“The photographers were militarized, even if they weren’t paid members of the military. They were taught at the School of Military Engineering at Chatham and sent with military assistants who recorded the transit with military timing, preparation, exposure, storage and later development of the plate.”
I found this aside interesting in the context early photography. In the context of what I know about early photography, (which granted is only what we were taught in Photographing America–an excellent course here at CMU), photography in the early United States was used to solidify state power through various projects.

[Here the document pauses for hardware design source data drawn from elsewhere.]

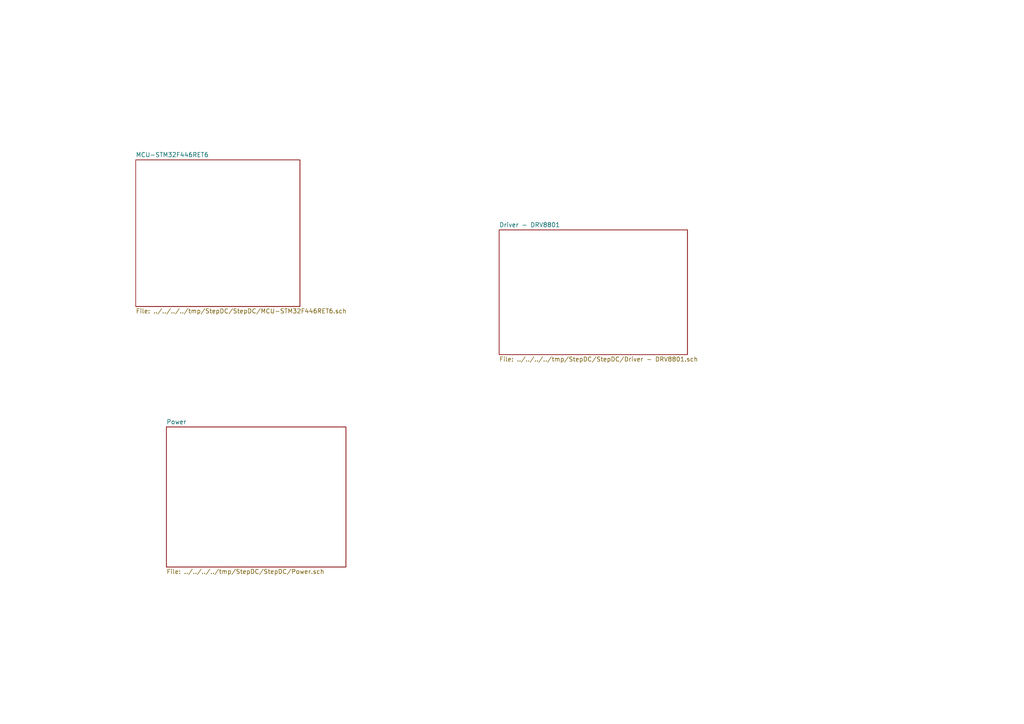
<source format=kicad_sch>
(kicad_sch (version 20230121) (generator eeschema)

  (uuid 4885e408-9cb2-4b90-8e7e-d8d01cad73c3)

  (paper "A4")

  


  (sheet (at 39.37 46.355) (size 47.625 42.545) (fields_autoplaced)
    (stroke (width 0) (type solid))
    (fill (color 0 0 0 0.0000))
    (uuid 00000000-0000-0000-0000-00005ac991db)
    (property "Sheetname" "MCU-STM32F446RET6" (at 39.37 45.6434 0)
      (effects (font (size 1.27 1.27)) (justify left bottom))
    )
    (property "Sheetfile" "../../../../tmp/StepDC/StepDC/MCU-STM32F446RET6.sch" (at 39.37 89.4846 0)
      (effects (font (size 1.27 1.27)) (justify left top))
    )
    (instances
      (project "StepDC"
        (path "/4885e408-9cb2-4b90-8e7e-d8d01cad73c3" (page "2"))
      )
    )
  )

  (sheet (at 144.78 66.675) (size 54.61 36.195) (fields_autoplaced)
    (stroke (width 0) (type solid))
    (fill (color 0 0 0 0.0000))
    (uuid 00000000-0000-0000-0000-00005ac991f0)
    (property "Sheetname" "Driver - DRV8801" (at 144.78 65.9634 0)
      (effects (font (size 1.27 1.27)) (justify left bottom))
    )
    (property "Sheetfile" "../../../../tmp/StepDC/StepDC/Driver - DRV8801.sch" (at 144.78 103.4546 0)
      (effects (font (size 1.27 1.27)) (justify left top))
    )
    (instances
      (project "StepDC"
        (path "/4885e408-9cb2-4b90-8e7e-d8d01cad73c3" (page "4"))
      )
    )
  )

  (sheet (at 48.26 123.825) (size 52.07 40.64) (fields_autoplaced)
    (stroke (width 0) (type solid))
    (fill (color 0 0 0 0.0000))
    (uuid 00000000-0000-0000-0000-00005ac9920e)
    (property "Sheetname" "Power" (at 48.26 123.1134 0)
      (effects (font (size 1.27 1.27)) (justify left bottom))
    )
    (property "Sheetfile" "../../../../tmp/StepDC/StepDC/Power.sch" (at 48.26 165.0496 0)
      (effects (font (size 1.27 1.27)) (justify left top))
    )
    (instances
      (project "StepDC"
        (path "/4885e408-9cb2-4b90-8e7e-d8d01cad73c3" (page "3"))
      )
    )
  )

  (sheet_instances
    (path "/" (page "1"))
  )
)

</source>
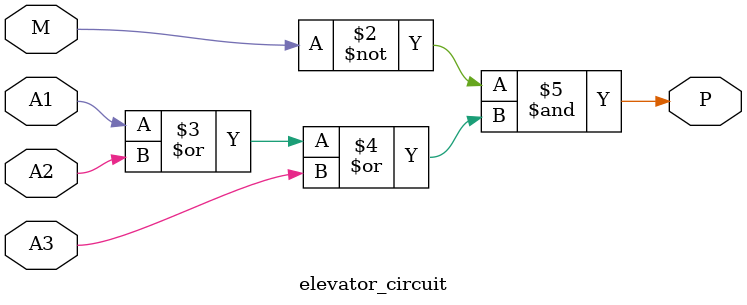
<source format=sv>
/* 
Aluna: Thayane Stheffany Silva Barros - 121110604
Roteiro 1: Problema 1 (Elevador)
*/

module elevator_circuit(input logic M, A1, A2, A3,
                   	output logic P);
 
  // A porta só deve abrir se o elevador estiver em um andar específico e parado
  always_comb P <= ~M & (A1 | A2 | A3);
endmodule
</source>
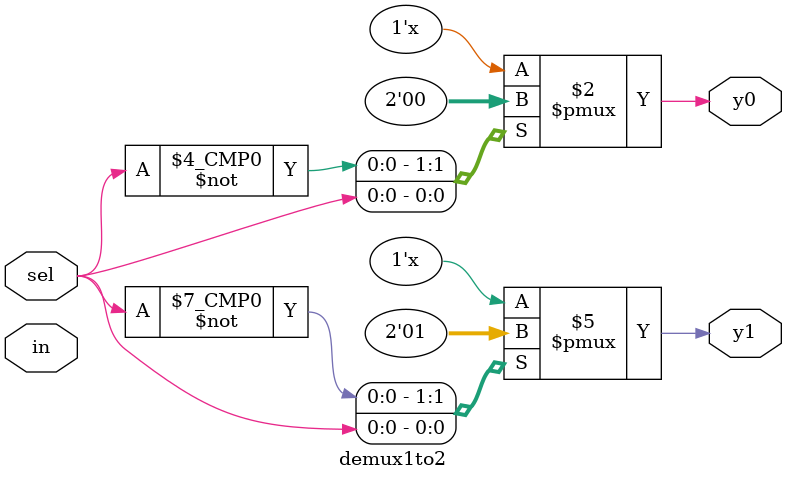
<source format=v>
module demux1to2 (
    input wire in, // Single input
    input wire sel, // 1 select line
    output reg y0, y1
);
    always @(*) begin
        // Default output values set to zero
        y0 = 0;
        y1 = 0;

        case (sel)
            1'b0 : y0 = 0; 
            1'b1 : y1 = 1; 
        endcase
    end
endmodule
</source>
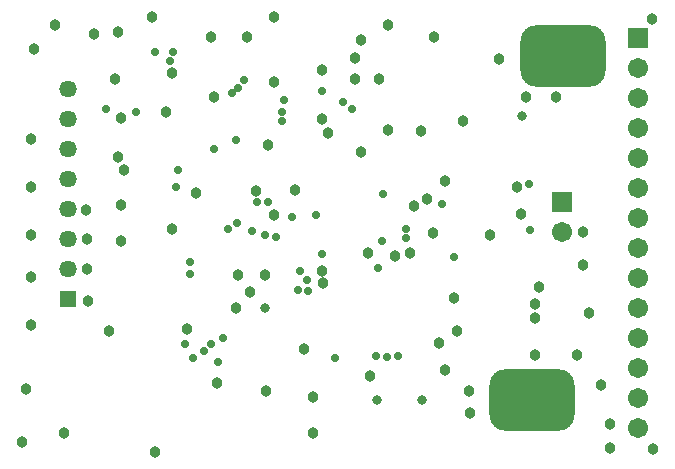
<source format=gbs>
G04 Layer_Color=16711935*
%FSLAX25Y25*%
%MOIN*%
G70*
G01*
G75*
%ADD121C,0.03300*%
G04:AMPARAMS|DCode=122|XSize=283.59mil|YSize=204.85mil|CornerRadius=53.21mil|HoleSize=0mil|Usage=FLASHONLY|Rotation=0.000|XOffset=0mil|YOffset=0mil|HoleType=Round|Shape=RoundedRectangle|*
%AMROUNDEDRECTD122*
21,1,0.28359,0.09843,0,0,0.0*
21,1,0.17716,0.20485,0,0,0.0*
1,1,0.10642,0.08858,-0.04921*
1,1,0.10642,-0.08858,-0.04921*
1,1,0.10642,-0.08858,0.04921*
1,1,0.10642,0.08858,0.04921*
%
%ADD122ROUNDEDRECTD122*%
%ADD123R,0.06706X0.06706*%
%ADD124C,0.06706*%
%ADD125C,0.05761*%
%ADD126R,0.05761X0.05761*%
%ADD127C,0.02800*%
%ADD128C,0.03800*%
%ADD129C,0.03162*%
D121*
X140480Y20129D02*
D03*
X125520D02*
D03*
D122*
X187500Y134700D02*
D03*
X177000Y20200D02*
D03*
D123*
X212500Y140700D02*
D03*
X187000Y86200D02*
D03*
D124*
X212500Y130700D02*
D03*
Y120700D02*
D03*
Y110700D02*
D03*
Y100700D02*
D03*
Y90700D02*
D03*
Y80700D02*
D03*
Y70700D02*
D03*
Y60700D02*
D03*
Y50700D02*
D03*
Y40700D02*
D03*
Y30700D02*
D03*
Y20700D02*
D03*
Y10700D02*
D03*
X187000Y76200D02*
D03*
D125*
X22500Y123700D02*
D03*
Y113700D02*
D03*
Y103700D02*
D03*
Y93700D02*
D03*
Y83700D02*
D03*
Y73700D02*
D03*
Y63700D02*
D03*
D126*
Y53700D02*
D03*
D127*
X105000Y81700D02*
D03*
X88000Y75200D02*
D03*
X91680Y74520D02*
D03*
X147000Y85350D02*
D03*
X135000Y74200D02*
D03*
Y77200D02*
D03*
X176000Y92200D02*
D03*
X176532Y76669D02*
D03*
X107108Y123092D02*
D03*
X94500Y120200D02*
D03*
X89000Y86200D02*
D03*
X85500D02*
D03*
X71000Y103700D02*
D03*
X78500Y106700D02*
D03*
X77076Y122276D02*
D03*
X78985Y124185D02*
D03*
X57500Y136200D02*
D03*
X56500Y133200D02*
D03*
X51500Y136200D02*
D03*
X58500Y91200D02*
D03*
X59000Y96700D02*
D03*
X78800Y79100D02*
D03*
X75900Y77200D02*
D03*
X83800Y76300D02*
D03*
X114200Y119300D02*
D03*
X93800Y116200D02*
D03*
X117100Y117100D02*
D03*
X93700Y113100D02*
D03*
X125182Y34682D02*
D03*
X102300Y56400D02*
D03*
X132300Y34635D02*
D03*
X63000Y62200D02*
D03*
X64000Y34200D02*
D03*
X45031Y116200D02*
D03*
X35000Y117200D02*
D03*
X97000Y81200D02*
D03*
X61500Y38700D02*
D03*
X72500Y32700D02*
D03*
X151000Y67700D02*
D03*
X63000Y66200D02*
D03*
X81000Y126700D02*
D03*
X111500Y34200D02*
D03*
X125700Y64200D02*
D03*
X127200Y73000D02*
D03*
X127500Y88700D02*
D03*
X107200Y68900D02*
D03*
X99700Y63200D02*
D03*
X102000Y60000D02*
D03*
X99200Y56800D02*
D03*
X128800Y34300D02*
D03*
X74138Y40800D02*
D03*
X67900Y36300D02*
D03*
X70000Y38700D02*
D03*
D128*
X101000Y37200D02*
D03*
X21000Y9200D02*
D03*
X29000Y53200D02*
D03*
X50500Y147700D02*
D03*
X57000Y77200D02*
D03*
X118000Y134200D02*
D03*
Y127200D02*
D03*
X109000Y109200D02*
D03*
X65000Y89200D02*
D03*
X163000Y75200D02*
D03*
X148000Y93200D02*
D03*
X185000Y121200D02*
D03*
X175000D02*
D03*
X148000Y30200D02*
D03*
X126000Y127200D02*
D03*
X131500Y68200D02*
D03*
X151000Y54200D02*
D03*
X11000Y137200D02*
D03*
X154000Y113200D02*
D03*
X173500Y82200D02*
D03*
X91000Y147700D02*
D03*
X85000Y89700D02*
D03*
X39000Y142700D02*
D03*
X41000Y96700D02*
D03*
X62000Y43700D02*
D03*
X120100Y102700D02*
D03*
X107300Y59200D02*
D03*
X40000Y114200D02*
D03*
X82000Y141200D02*
D03*
X57000Y129200D02*
D03*
X71000Y121200D02*
D03*
X40000Y85200D02*
D03*
X55000Y116200D02*
D03*
X39000Y101200D02*
D03*
X28800Y73700D02*
D03*
X28700Y63700D02*
D03*
X123000Y28200D02*
D03*
X194000Y65200D02*
D03*
Y76200D02*
D03*
X142000Y87200D02*
D03*
X172000Y91200D02*
D03*
X129000Y110200D02*
D03*
X120000Y140200D02*
D03*
X129000Y145200D02*
D03*
X166000Y133700D02*
D03*
X179300Y57600D02*
D03*
X107000Y130200D02*
D03*
X91000Y126200D02*
D03*
X70000Y141200D02*
D03*
X89000Y105200D02*
D03*
X31000Y142200D02*
D03*
X38000Y127200D02*
D03*
X98000Y90200D02*
D03*
X91000Y81700D02*
D03*
X10000Y107200D02*
D03*
X104000Y9200D02*
D03*
Y21200D02*
D03*
X200000Y25200D02*
D03*
X203000Y12200D02*
D03*
X88500Y23200D02*
D03*
X7000Y6200D02*
D03*
X18000Y145200D02*
D03*
X203000Y4200D02*
D03*
X156500Y15700D02*
D03*
X217500Y3900D02*
D03*
X40000Y73200D02*
D03*
X10000Y91200D02*
D03*
X8500Y23700D02*
D03*
X51500Y2700D02*
D03*
X10000Y75200D02*
D03*
X156000Y23200D02*
D03*
X192000Y35200D02*
D03*
X178000D02*
D03*
X196000Y49200D02*
D03*
X217000Y147200D02*
D03*
X10000Y61200D02*
D03*
X146000Y39200D02*
D03*
X152000Y43200D02*
D03*
X10000Y45200D02*
D03*
X36000Y43200D02*
D03*
X72000Y25700D02*
D03*
X144500Y141200D02*
D03*
X136500Y69200D02*
D03*
X144000Y75700D02*
D03*
X122500Y69200D02*
D03*
X137800Y84700D02*
D03*
X107000Y113700D02*
D03*
X83000Y56200D02*
D03*
X79000Y61700D02*
D03*
X88000D02*
D03*
X78500Y50700D02*
D03*
X140200Y109700D02*
D03*
X107200Y63000D02*
D03*
X28500Y83500D02*
D03*
X178000Y52000D02*
D03*
X178100Y47400D02*
D03*
D129*
X173900Y114600D02*
D03*
X88000Y50600D02*
D03*
M02*

</source>
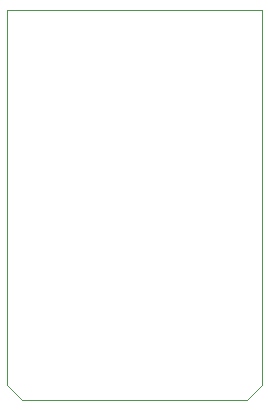
<source format=gbr>
%TF.GenerationSoftware,KiCad,Pcbnew,8.0.4*%
%TF.CreationDate,2024-08-02T21:44:17-04:00*%
%TF.ProjectId,MIDI-compatible,4d494449-2d63-46f6-9d70-617469626c65,rev?*%
%TF.SameCoordinates,Original*%
%TF.FileFunction,Profile,NP*%
%FSLAX46Y46*%
G04 Gerber Fmt 4.6, Leading zero omitted, Abs format (unit mm)*
G04 Created by KiCad (PCBNEW 8.0.4) date 2024-08-02 21:44:17*
%MOMM*%
%LPD*%
G01*
G04 APERTURE LIST*
%TA.AperFunction,Profile*%
%ADD10C,0.050000*%
%TD*%
G04 APERTURE END LIST*
D10*
X158750000Y-111760000D02*
X158750000Y-80010000D01*
X180340000Y-111760000D02*
X179070000Y-113030000D01*
X180340000Y-80010000D02*
X180340000Y-111760000D01*
X179070000Y-113030000D02*
X160020000Y-113030000D01*
X158750000Y-80010000D02*
X180340000Y-80010000D01*
X158750000Y-111760000D02*
X160020000Y-113030000D01*
M02*

</source>
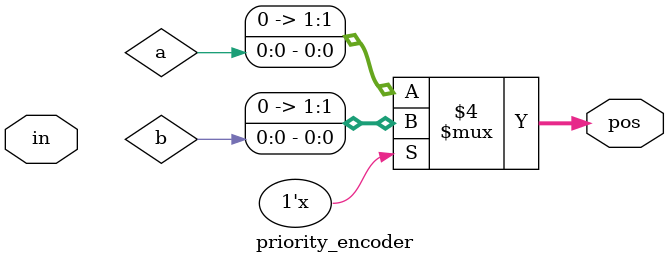
<source format=v>
module priority_encoder( 
input [2:0] in,
output reg [1:0] pos ); 
// When sel=1, assign b to out
always @(*) 
if(sel[1]==1'b1) 
pos=b; 
//assign a to out when sel=0
else 
pos=a; 
endmodule

</source>
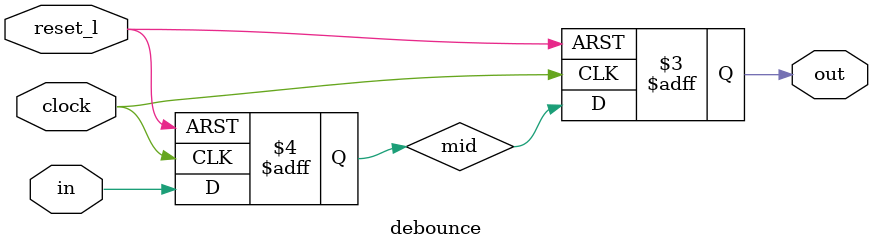
<source format=sv>
module debounce
	#(parameter WIDTH=1)
(
	input logic clock,
	input logic reset_l,
	input logic [WIDTH-1:0] in,
	output logic [WIDTH-1:0] out
);

logic [WIDTH-1:0] mid;

always_ff @(posedge clock, negedge reset_l) begin
	if (~reset_l) begin
		mid <= 'd0;
		out <= 'd0;
	end else begin
		mid <= in;
		out <= mid;
	end
end

endmodule

</source>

Examples include those like those we discussed in class–typologies creating a scientific concept of race (in order to justify slavery and racism), survey photography moving westward to catalog the new territory of the United States and convince people to move westward (manifest destiny), or notably Edward Curtis’ The North American Indian-a body of work supposedly undertaken to catalog the “Vanishing Race” (also a title of one of the works in the series)… but which was marred by the facts that Native Americans were not “vanishing” by experiencing a mass genocide (which Curtis’ work did not address) and that he did not in fact catalog traditional dress/rituals but rather asked Native Americans to pose for him in clothing he chose… regardless of what culture it was from or what significance it held.
The article mainly focused on where photography was lacking in terms of a scientific tool. For example, how unreliable measurements are even taken from a carefully captured photograph–in the case of early astronomical photography unusable, in survey photography labor intensive, or how in botany it highlighted a specific specimen as opposed to scientific illustrations which were designed to show a general/average. But beyond the scope of the article and these problems is that of what isn’t photographed at all. What can we understand from the information scientists and others choose not to (or are unable to) record?